POLITICS

Anti-Prostitution Bill Approved By Senate, Could Be Law By December

11/04/2014 09:27 EST | Updated 01/04/2015 05:59 EST
AP
Canada's Prime Minister Stephen Harper speaks during a media conference during the G-8 summit at the Lough Erne golf resort in Enniskillen, Northern Ireland, on Tuesday, June 18, 2013. The final day of the G-8 summit of wealthy nations is ending with discussions on globe-trotting corporate tax dodgers, a lunch with leaders from Africa, and suspense over whether Russia and Western leaders can avoid diplomatic fireworks over their deadlock on Syria’s civil war. (AP Photo/Ben Stansall, Pool)
OTTAWA - The Conservative government's controversial anti-prostitution bill passed third reading in the Senate on Tuesday and requires only royal assent to become law.
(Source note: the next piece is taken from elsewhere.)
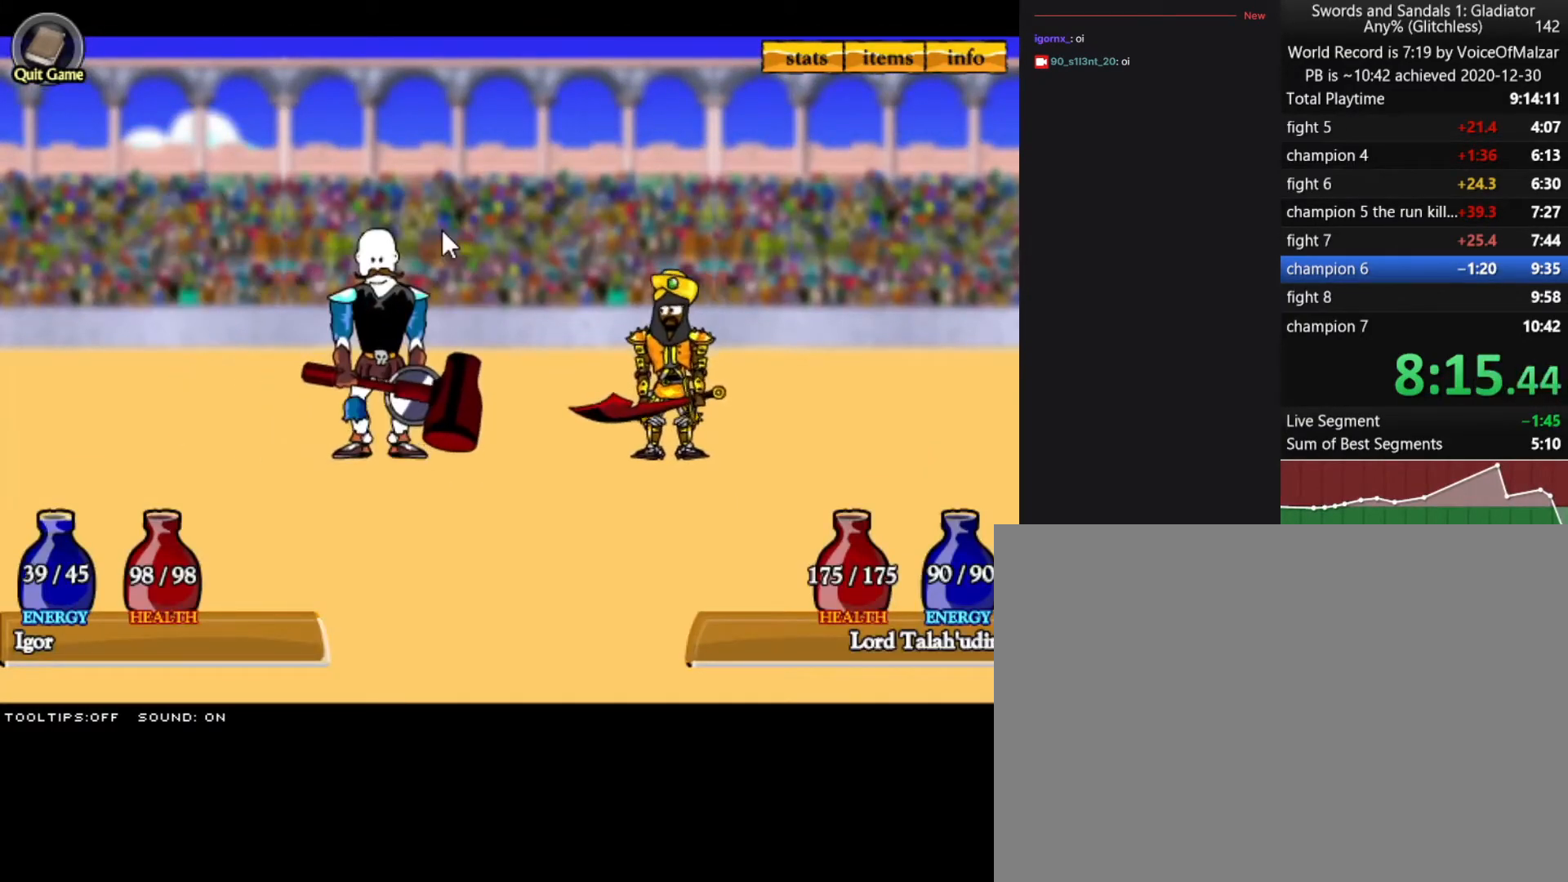
{"keys": [], "mouse": [], "events": []}
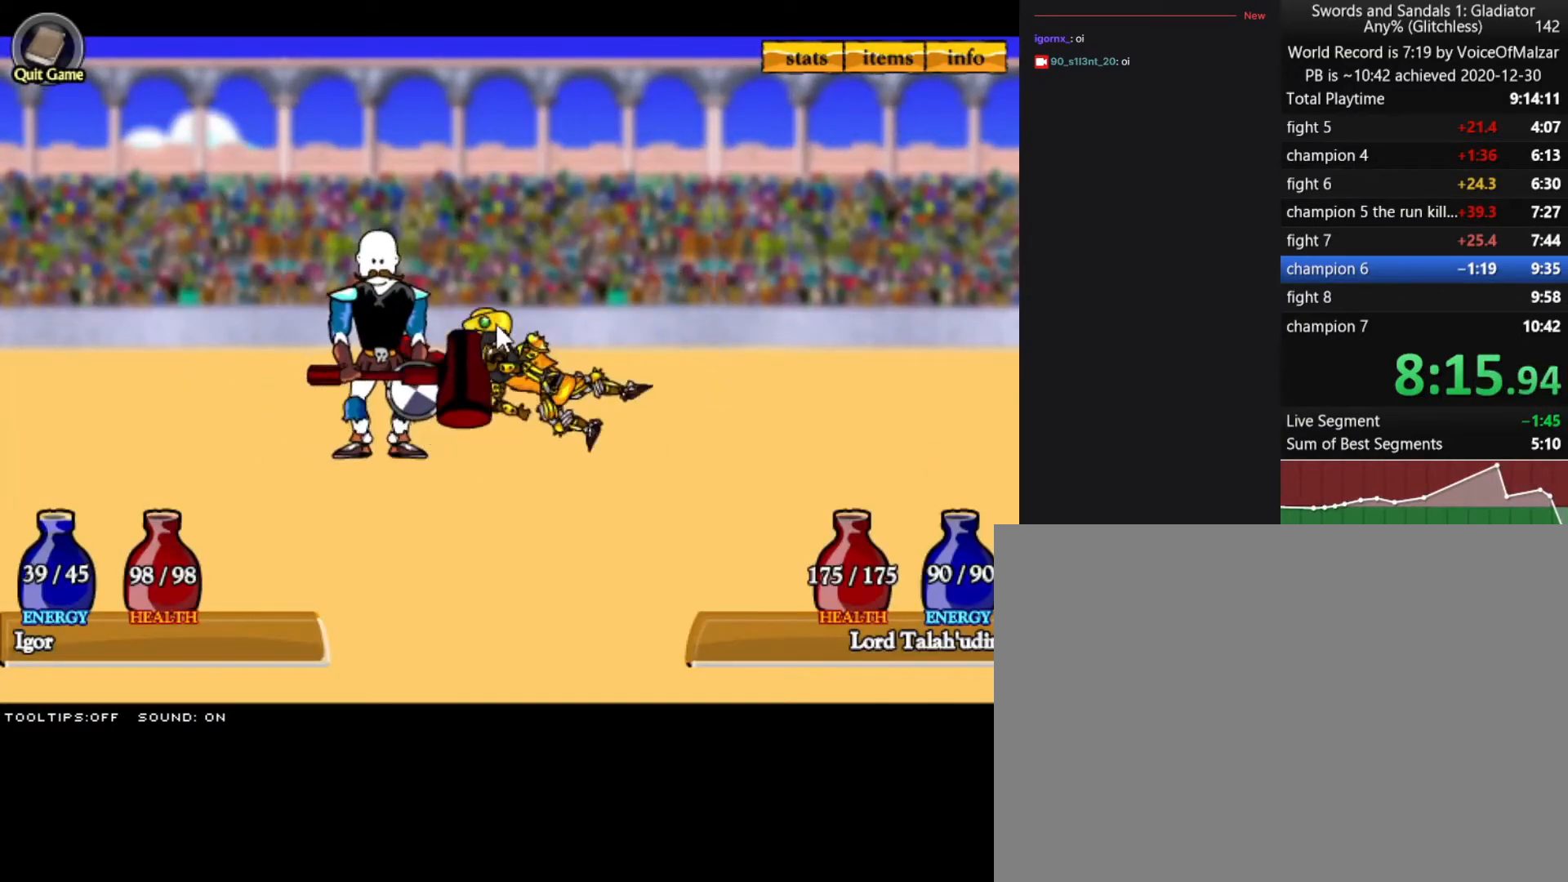
{"keys": [], "mouse": [], "events": []}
The government had wanted to get the bill through the legislative process by the middle of this month, so it could become law by December.

That would meet the deadline imposed by the Supreme Court of Canada when it struck down existing laws as unconstitutional last year.

The court found the laws violated the charter rights of sex workers because they were criminally prohibited from taking measures to keep themselves safe.

The Sex Professionals of Canada says the new set of laws won't improve things and will ensure violence against sex workers continues in Canada.

In a statement on its website, the group says keeping criminalization in place will continue the stigma and social exclusion of sex workers.

The group also said it plans to continue to fight for rights for sex workers, saying "this isn't over!"

The government has argued the legislation protects sex workers by giving them access to bodyguards and the ability to work indoors.

However, none of that can happen if a third party benefits or the sex worker is operating in exploitative conditions.

Scores of witnesses told both MPs and senators during hearings on the bill that the various exemptions in the bill are open to further charter challenges.

For example, while it would allow sex workers to advertise, it would make it an offence for anyone to run those ads, said Ian Carter, an executive member of the Canadian Bar Association's national criminal justice section.